The following code demonstrates how to enable streaming by setting `stream=True` in your request. The example uses a different prompt to show how events are emitted and processed on-the-fly.

In [2]:
from openai import OpenAI

In [3]:
MODEL = "gpt-4.1-mini"

In [4]:
# Create an OpenAI client instance
client = OpenAI(
    # Replace with your actual API key or use: api_key=os.environ.get("OPENAI_API_KEY")
    api_key="YOUR_API_KEY_HERE"
)

In [10]:
# Request the model to recite the tongue twister five times using streaming
stream = client.responses.create(
    model=MODEL,
    input=[{
        "role": "user",
        "content": "Recite 'Peter Piper picked a peck of pickled peppers' five times in a row."
    }],
    stream=True
)

# Iterate over streaming events and print details
for event in stream:
    # Depending on the event type, you can handle it accordingly
    if hasattr(event, 'type'):
        print(f"Event Type: {event.type}")
    # If the event includes a delta with content, print it
    if hasattr(event, 'delta') and event.delta:
        print(f"Delta Content: {event.delta}")
    # Print a separator for clarity
    print("-------------------------")

Event Type: response.created
-------------------------
Event Type: response.in_progress
-------------------------
Event Type: response.output_item.added
-------------------------
Event Type: response.content_part.added
-------------------------
Event Type: response.output_text.delta
Delta Content: Sure
-------------------------
Event Type: response.output_text.delta
Delta Content: !
-------------------------
Event Type: response.output_text.delta
Delta Content:  Here
-------------------------
Event Type: response.output_text.delta
Delta Content:  it
-------------------------
Event Type: response.output_text.delta
Delta Content:  is
-------------------------
Event Type: response.output_text.delta
Delta Content: :


-------------------------
Event Type: response.output_text.delta
Delta Content: Peter
-------------------------
Event Type: response.output_text.delta
Delta Content:  Piper
-------------------------
Event Type: response.output_text.delta
Delta Content:  picked
---------------

In [11]:
# Request the model to recite the tongue twister five times using streaming
stream = client.responses.create(
    model=MODEL,
    input=[{
        "role": "user",
        "content": "Recite 'Peter Piper picked a peck of pickled peppers' five times in a row."
    }],
    stream=True
)

text = ''

# Iterate over streaming events and print details
for event in stream:
    # Depending on the event type, you can handle it accordingly
    if event.type == 'response.output_text.delta':
        text += event.delta
        print(text)

Sure
Sure!
Sure!

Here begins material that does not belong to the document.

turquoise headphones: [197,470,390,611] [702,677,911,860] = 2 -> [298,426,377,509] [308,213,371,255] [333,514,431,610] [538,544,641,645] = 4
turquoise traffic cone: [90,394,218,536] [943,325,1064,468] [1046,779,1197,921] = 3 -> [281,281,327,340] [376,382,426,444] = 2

Here
Sure! Here it
Sure! Here it is
Sure! Here it is five
Sure! Here it is five times
Sure! Here it is five times in
Sure! Here it is five times in a
Sure! Here it is five times in a row
Sure! Here it is five times in a row:


Sure! Here it is five times in a row:

Peter
Sure! Here it is five times in a row:

Peter Piper
Sure! Here it is five times in a row:

Peter Piper picked
Sure! Here it is five times in a row:

Peter Piper picked a
Sure! Here it is five times in a row:

Peter Piper picked a pe
Sure! Here it is five times in a row:

Peter Piper picked a peck
Sure! Here it is five times in a row:

Peter Piper picked a peck of
Sure! Here it is five times in a row:

Peter Piper picked a peck of pick
Sure! Here it is five times in a row:

Peter Piper picked a peck of pickled
Sure! Here it is five times in a row:

Peter Piper picked a peck of pickled peppers
Sure! Here it is five times in a row:

Peter Piper picked a peck of pickled peppers.
Sure! Here it is five times 

## Summary

- **Streaming Enabled:** By setting `stream=True` in the API request, we stream the model's output incrementally.
- **Event Handling:** The code loops over each event, printing its type and any text deltas as they are generated.
- **Example Prompt:** We used a tongue twister prompt as a different example to show that you can stream various types of outputs.

This notebook provides a basic starting point for leveraging streaming responses to optimize for latency or real-time display of model output.